Arizona lawmakers have advanced new legislation that would make it legal to use lethal force against illegal aliens who are trespassing or attempting to trespass on their property.

House Bill 2843 would expand the state’s “Castle Doctrine” law, which allows deadly force against a person who is trespassing or breaking into one’s home.

Under current Arizona law, lethal force is only permitted if an intruder is both on one’s land and in their residence or structure designed for habitation. The language of the proposed legislation amends the law to allow deadly force if an intruder is simply on a person’s land.
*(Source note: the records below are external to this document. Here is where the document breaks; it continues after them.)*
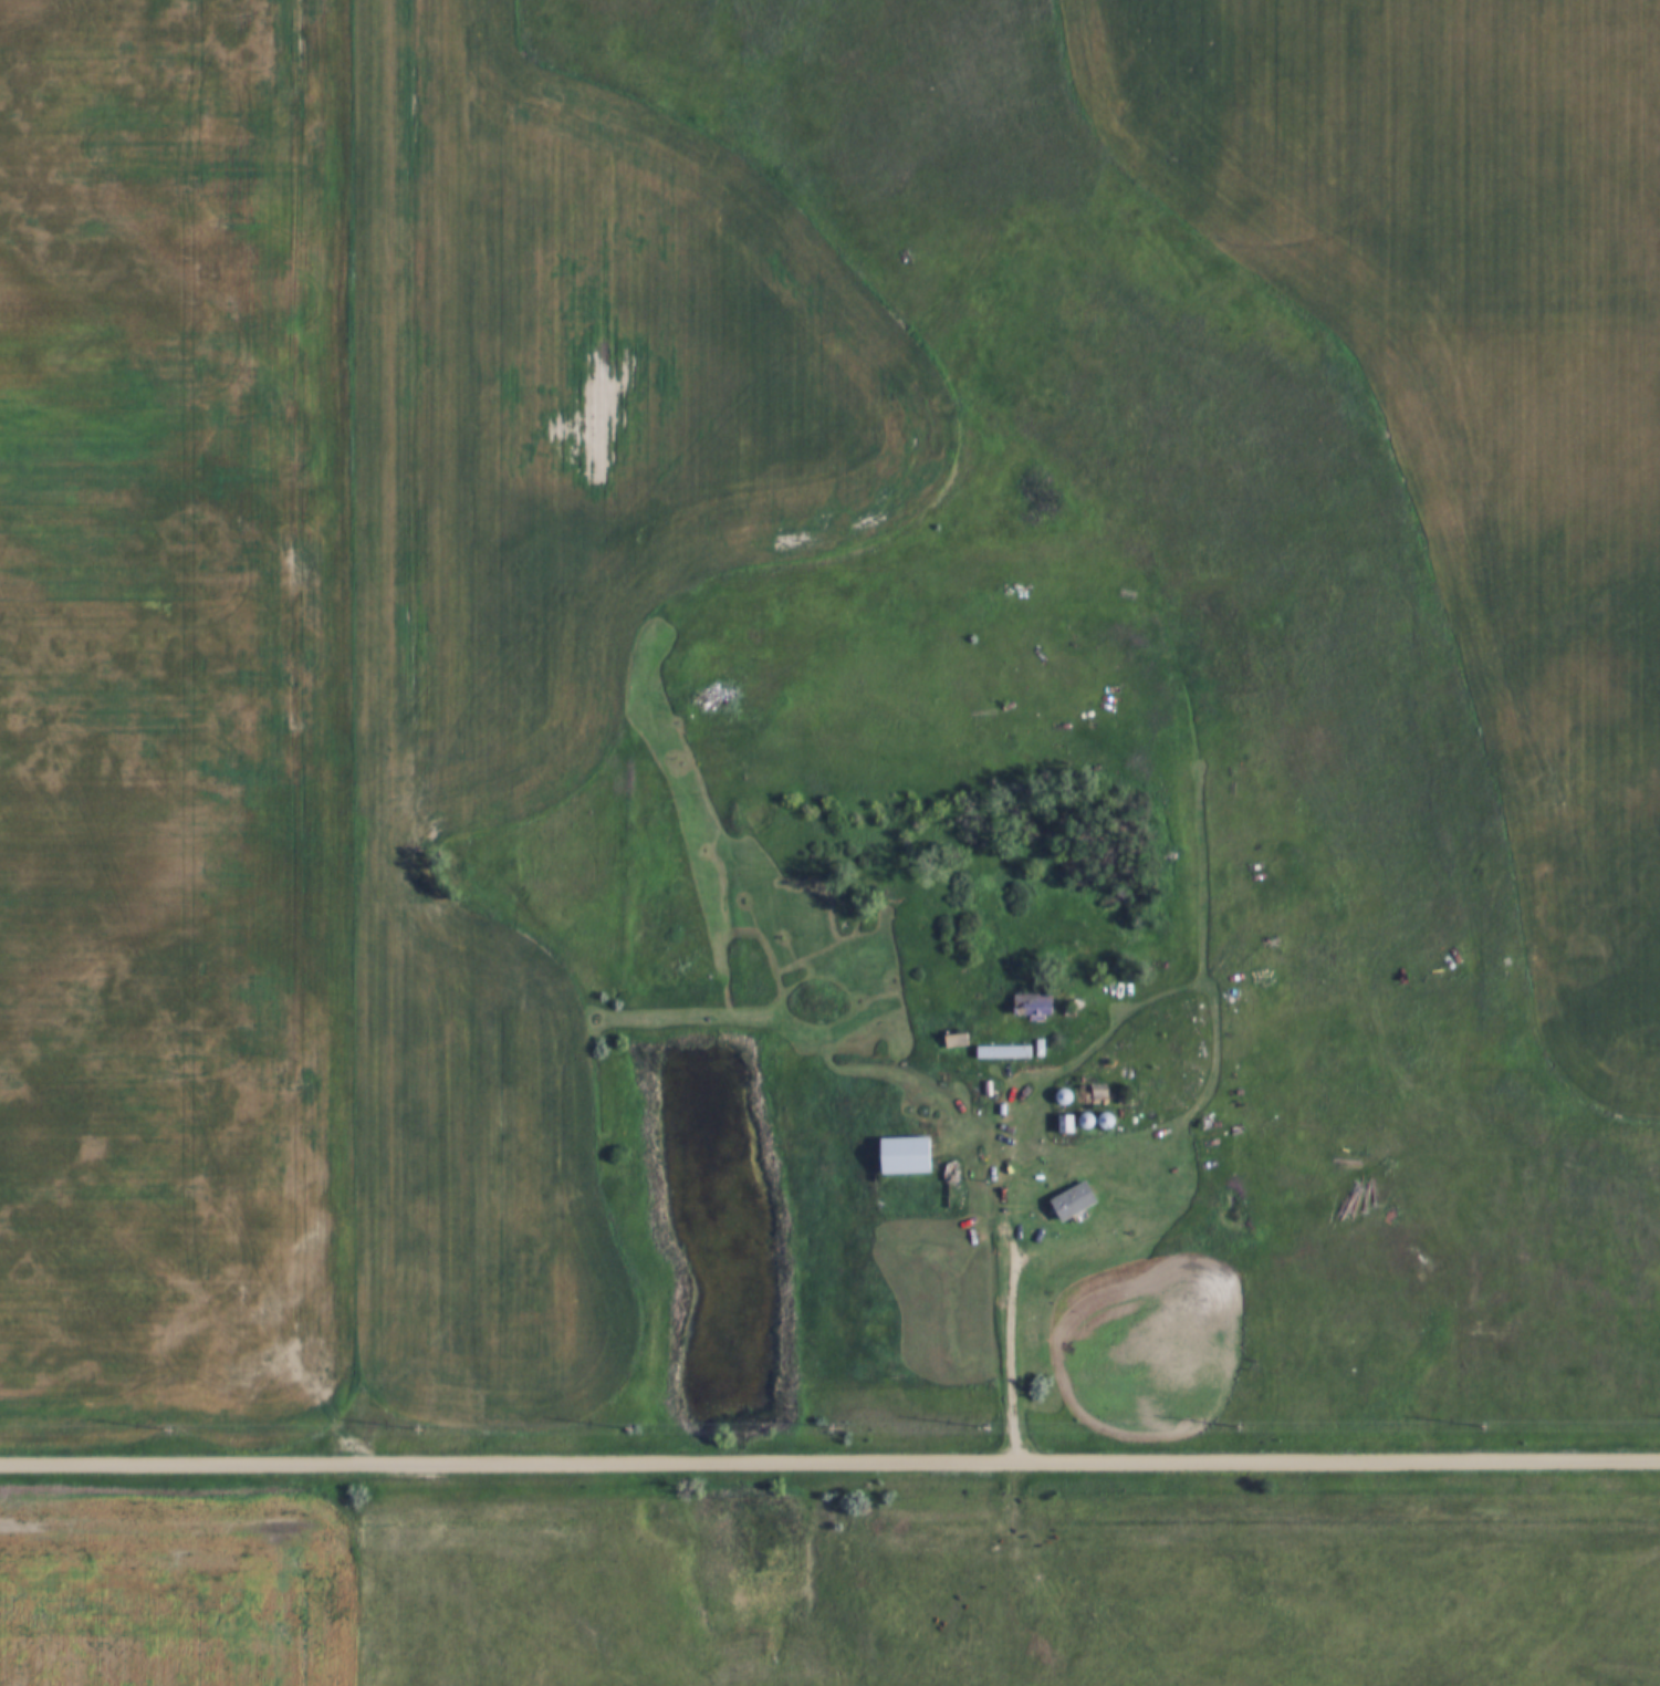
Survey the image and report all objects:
road: (358, 731)
building: (1035, 1005)
building: (909, 1155)
building: (1076, 1201)
road: (1009, 1343)
road: (830, 1463)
Rep. Justin Heap told the House Judiciary Committee that the bill was crafted to close a loophole that has resulted in “increasingly larger numbers of migrants or human traffickers moving across farm and ranch land.”
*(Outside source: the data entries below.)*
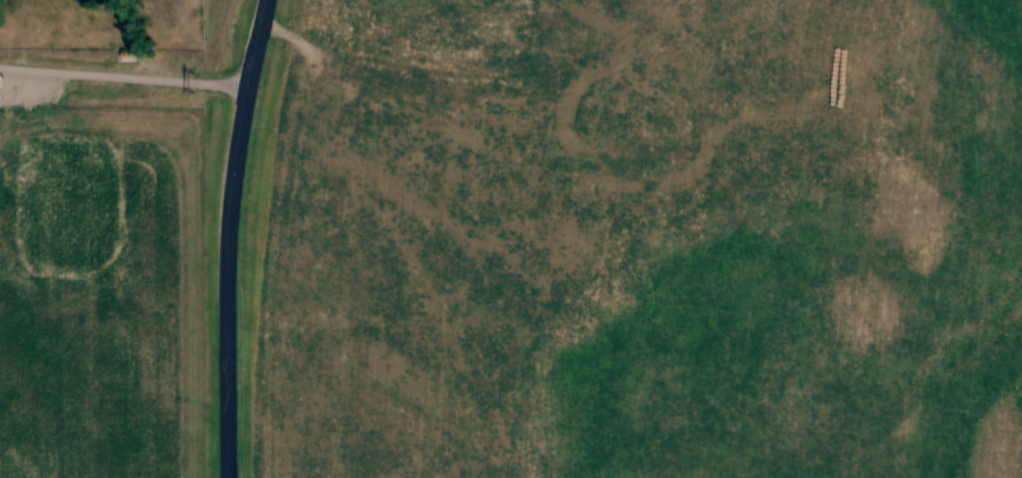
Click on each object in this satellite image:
building: (0, 97)
road: (226, 237)

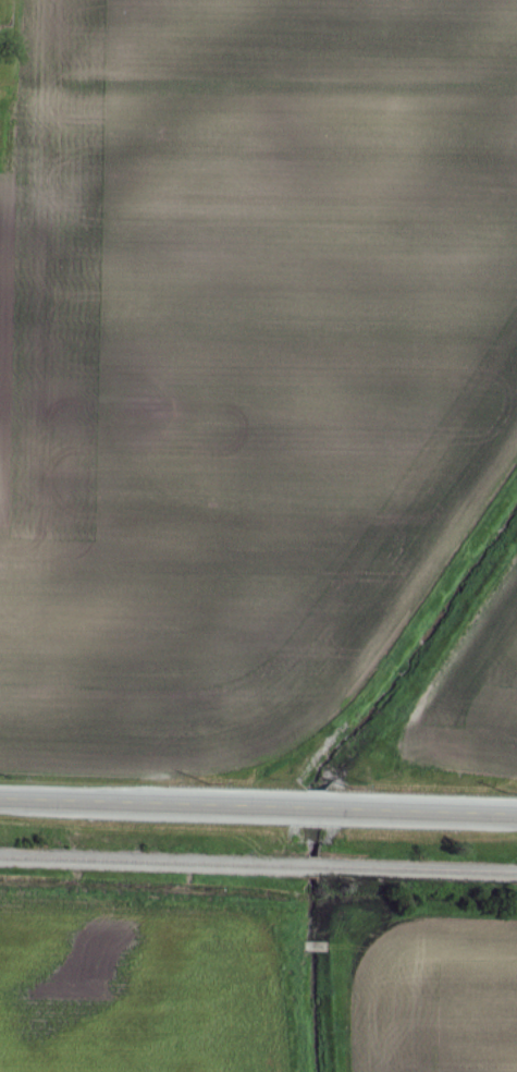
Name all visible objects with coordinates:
road: (258, 806)
railway: (258, 870)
HB 2843, which passed the state’s Republican-led house by a strict party-line vote, heads to the senate as an Arizona rancher faces criminal charges for shooting and killing an illegal alien who trespassed on his ranch on Jan. 30.

George Kelly used an AK-47 rifle to shoot at roughly eight migrants who had entered his property after illegally crossing the U.S. southern border from Mexico.

“Language like ‘and’ ‘or’ ‘either’ … that one word can completely change the meaning of how this law is then applied,” Heap said. “If a farmer owns 10,000 acres of farmland, his home may be a half a mile away from where he is, and if he sees someone on his land, can he approach them and (remove) them from his property? This is an amendment to fix that.”

Gov. Katie Hobbs, a Democrat, is widely expected to veto the bill should it pass the senate.

Illegal migration to the U.S. has been a growing problem since 2021, after President Joe Biden undertook dozens of executive actions that have fueled a border crisis.

Since late 2021, multiple states have been busing and flying migrants to other states self-described as “sanctuary states” in a bid to relieve the burden on jurisdictions close to the border.

Since assuming office in January, Hobbs’ administration has shipped 26,513 migrants out of the state, at a cost of roughly $5.7 million.